I don't actually yell at her. To a 2-year-old, I'm sure I'm kind of scary when I yell, and the last thing I want to do is make her poop more. I just don't know what I am doing wrong.

She is almost there. We send her to day care without diapers, just an extra pair of pants in case of accidents. Most days, she comes home wearing the same pants we dropped her off in. Her teacher tells me how smart she is and how she had 0 accidents. I tell her teacher that she must be some sort of crazy magic baby whisperer to achieve such success, because before we even get home, The Duchess will have somehow bent space and time and already peed all over the living room floor.

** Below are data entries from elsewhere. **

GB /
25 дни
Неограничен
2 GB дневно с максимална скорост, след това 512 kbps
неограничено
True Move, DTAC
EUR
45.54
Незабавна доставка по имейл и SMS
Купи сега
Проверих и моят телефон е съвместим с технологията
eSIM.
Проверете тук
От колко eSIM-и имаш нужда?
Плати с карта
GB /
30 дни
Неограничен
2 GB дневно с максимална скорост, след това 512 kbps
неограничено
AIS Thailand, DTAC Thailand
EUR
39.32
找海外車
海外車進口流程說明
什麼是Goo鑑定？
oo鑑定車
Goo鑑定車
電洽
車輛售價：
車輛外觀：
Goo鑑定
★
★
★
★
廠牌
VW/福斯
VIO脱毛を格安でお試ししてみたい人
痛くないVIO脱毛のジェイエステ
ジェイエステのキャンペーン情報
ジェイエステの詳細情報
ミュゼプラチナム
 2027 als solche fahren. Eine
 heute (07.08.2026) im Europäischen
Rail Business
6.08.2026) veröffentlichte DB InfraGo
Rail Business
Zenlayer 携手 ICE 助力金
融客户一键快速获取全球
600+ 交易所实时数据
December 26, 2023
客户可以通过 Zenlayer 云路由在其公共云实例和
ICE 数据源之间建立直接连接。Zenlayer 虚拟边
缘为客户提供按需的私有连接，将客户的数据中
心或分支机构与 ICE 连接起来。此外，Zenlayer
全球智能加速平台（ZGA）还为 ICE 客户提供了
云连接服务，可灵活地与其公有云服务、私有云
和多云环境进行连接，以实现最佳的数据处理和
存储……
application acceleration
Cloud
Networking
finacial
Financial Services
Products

My wife is a potty training genie too. Here is my impression of her potty training the Duchess:

"Duchess, do you need to go potty?"

"Yes, mommy I do. Please excuse me while I pull my own pants down and do it all by myself without getting any poop all over myself, the toilet or you... OK I'm done now AND I've washed my hands. Would you also like a back rub?"

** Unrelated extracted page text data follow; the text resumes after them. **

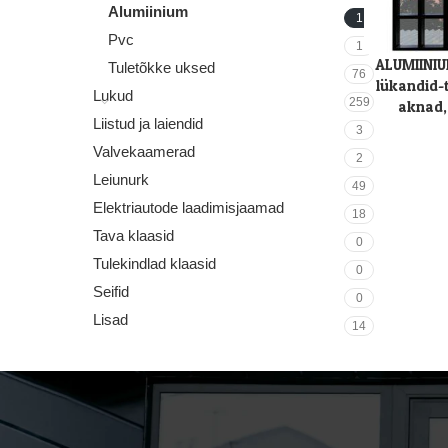
Alumiinium
1
Pvc
1
ALUMIINIU
LOE EDASI
Tuletõkke uksed
76
lükandid-
Lukud
259
aknad,
Liistud ja laiendid
3
Valvekaamerad
2
Leiunurk
49
Elektriautode laadimisjaamad
18
Tava klaasid
0
Tulekindlad klaasid
0
Seifid
0
Lisad
14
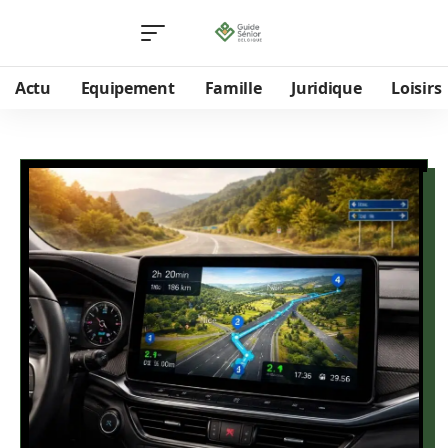
Actu
Equipement
Famille
Juridique
Loisirs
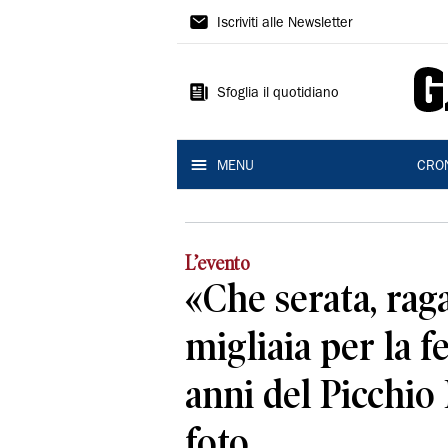
Gazzetta
Iscriviti alle Newsletter
di
Modena
Sfoglia il quotidiano
MENU
CRO
L’evento
«Che serata, raga
migliaia per la f
anni del Picchio
foto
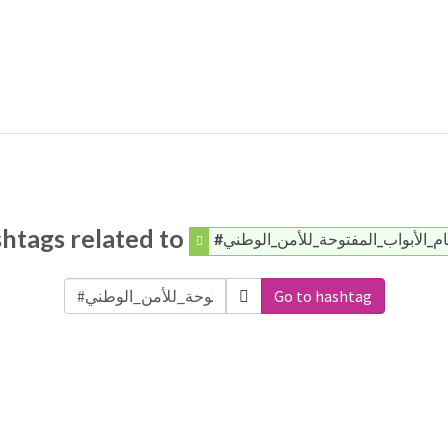
htags related to
#ام_الأبواب_المفتوحة_للأمن_الوطني
Go to hashtag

Like I said, soon enough, my wife will be (temporarily) out of the equation. Then it is is just me, The Duchess and the poor poison control operator who has to listen to my questions on what I should do after somehow getting poop in my eye. IN MY EYE!

So I turn to you dear readers. What am I doing wrong? Is it me? Why will she go for Mom and Ms. Lupe, but "Daddy-Daughter time" has become "Let's-Ruin-The-Carpet time"?

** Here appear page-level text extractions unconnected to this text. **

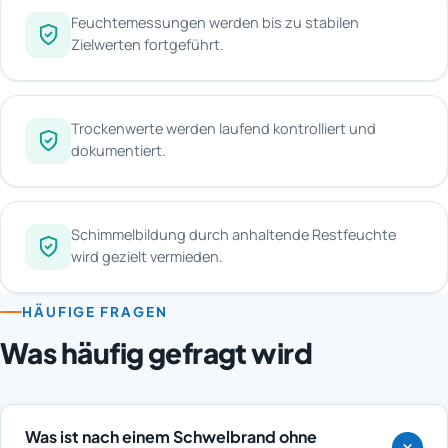
Feuchtemessungen werden bis zu stabilen
Zielwerten fortgeführt.
Trockenwerte werden laufend kontrolliert und
dokumentiert.
Schimmelbildung durch anhaltende Restfeuchte
wird gezielt vermieden.
HÄUFIGE FRAGEN
Was häufig gefragt wird
Was ist nach einem Schwelbrand ohne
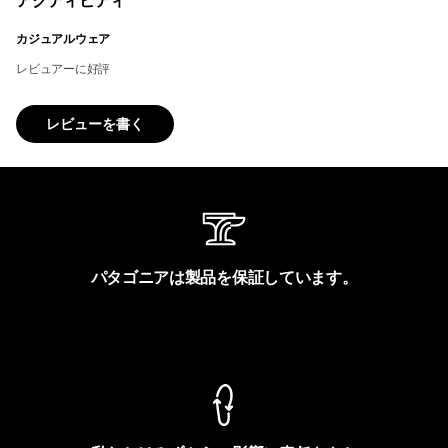
アクティビティ
カジュアルウェア
レビュアーに好評
レビューを書く
パタゴニアは製品を保証しています。
製品保証を見る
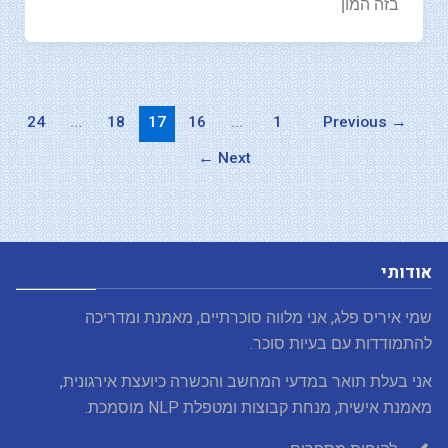
בזה המון
24
…
18
17
16
…
1
Previous
→
←
Next
אודותי
שמי איריס פלג, אני מלווה סוכרתיים, מאמנת ומדריכה
להתמודדות עם בעיות סוכר.
אני בעלת תואר במדעי המחשב והכשרה כיועצת אירגונית,
מאמנת אישית, מנחת קבוצות ומטפלת NLP מוסמכת.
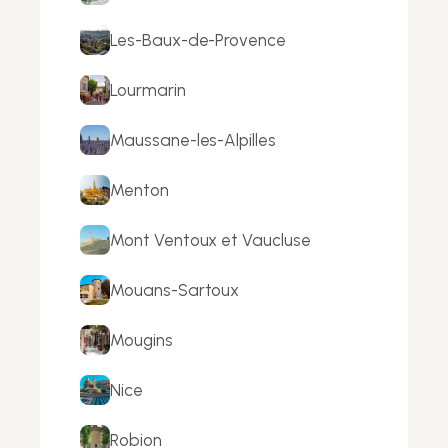
Les-Baux-de-Provence
Lourmarin
Maussane-les-Alpilles
Menton
Mont Ventoux et Vaucluse
Mouans-Sartoux
Mougins
Nice
Robion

Here's my process (which is the same as the daycare and my wife's process)
  • Take her to the toilet every ten minutes.
  • Talk about potty ALL OF THE TIME (seriously, it's all we talk about)
  • Celebrate success. (I basically act as if she's been accepted to Harvard every time there's even a drop in the trainer.)
  • Give encouragement when mistakes happen. (I don't get mad. I explain that poop goes in the potty, not on the couch and gently carry her to the bathroom.)
  • We've also tried rewards (Sticker Board, M&M's) -- but honestly, she gets a bigger kick out of flushing the toilet.

Anyway, chime in with critiques, advice, personal success and/or horror stories in the comments.